La reina, con una ceja levantada, sonrió levemente. «Una princesa, ¿dices?», pensó. «¡Veremos eso!» Con una amabilidad fingida, invitaron a Aurora a pasar. Mientras los sirvientes preparaban un baño caliente y ropas secas, la reina tuvo una idea.

Esa noche, para probar la delicadeza de Aurora, la reina ordenó que prepararan su cama con la mayor de las atenciones. Apiló veinte colchones de pluma de cisne, uno sobre otro, formando una montaña mullida. Y justo debajo del primer colchón, ocultó una finísima aguja de oro, casi imperceptible. «Si es una verdadera princesa,» pensó la reina, «lo sentirá.»

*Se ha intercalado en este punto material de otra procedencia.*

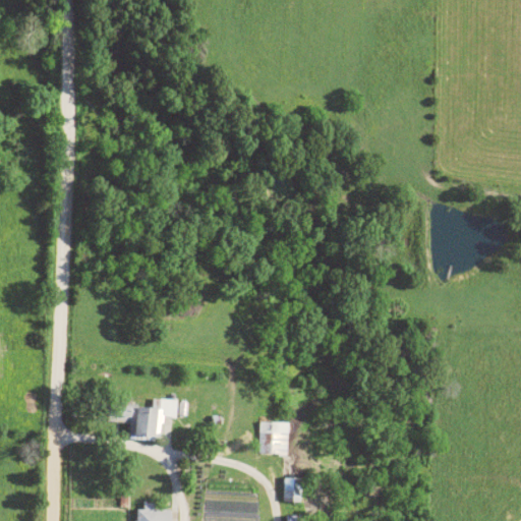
[(176,400),(152,399),(152,407),(135,406),(134,435),(161,436),(162,416),(176,417),(176,400)]
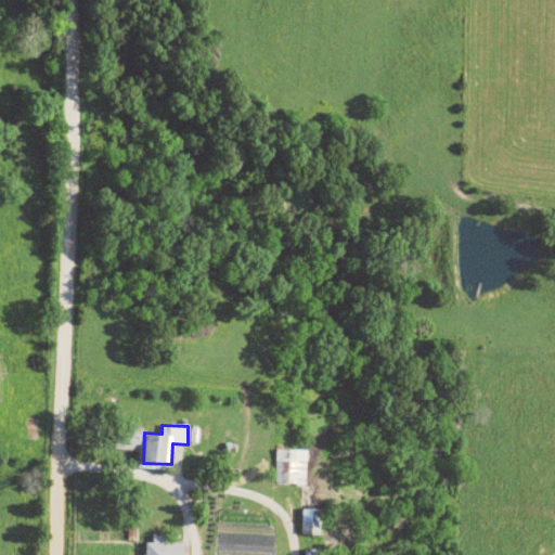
[(114,450),(138,451),(137,468),(163,469),(164,465),(142,464),(143,435),(115,433),(114,450)]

A la mañana siguiente, el príncipe Fernando y sus padres esperaban a Aurora en el salón de desayunos. —Mi querida Aurora —dijo la reina con una sonrisa—, espero que hayas descansado bien. ¿Cómo te fue en nuestra modesta cama? Aurora bostezó, frotándose los ojos. —¡Ay, Su Majestad! Los colchones eran la cosa más suave que he sentido en mi vida, no lo negaré. Pero debo confesar que hubo algo que me incomodó terriblemente toda la noche. Un punto duro, como un alfiler, que no me dejó conciliar el sueño. Tuve que mover los colchones hasta que encontré una pequeña aguja de oro. ¡Me sorprendió que estuviera allí!

El rey y la reina se miraron, asombrados. ¡Solo una verdadera princesa, con la piel más delicada, podría haber sentido una aguja tan pequeña a través de veinte colchones! El príncipe Fernando, por su parte, miró a Aurora con una nueva luz en los ojos. No le importaba su ropa mojada o su pelo desordenado; lo que le importaba era su honestidad y su verdadera esencia.

La reina, conmovida por la delicadeza y la sencillez de Aurora, sonrió de verdad esta vez. —Espero que no te moleste, mi querida. Ha sido una pequeña prueba. El príncipe se acercó a Aurora, una sonrisa formándose en sus labios. —Entonces, ¿además de sentir agujas, haces otras cosas? —preguntó divertido. Aurora rió, su voz como el tintineo de campanillas. —¡Claro que sí! Me gusta cuidar de los jardines del palacio de mi padre, leer cuentos antiguos y aprender de las gentes del pueblo. Creo que una princesa debe conocer su reino más allá de los muros del castillo.

Y así fue como el príncipe Fernando encontró a su verdadera princesa. No fue en un gran baile ni en un lujoso banquete, sino en una noche lluviosa, probada por una aguja de oro. Pronto, el reino celebró una boda grandiosa y, tal como en los mejores cuentos, el príncipe y la Princesa Aurora vivieron felices para siempre, gobernando su reino con sabiduría y un toque de verdadera delicadeza.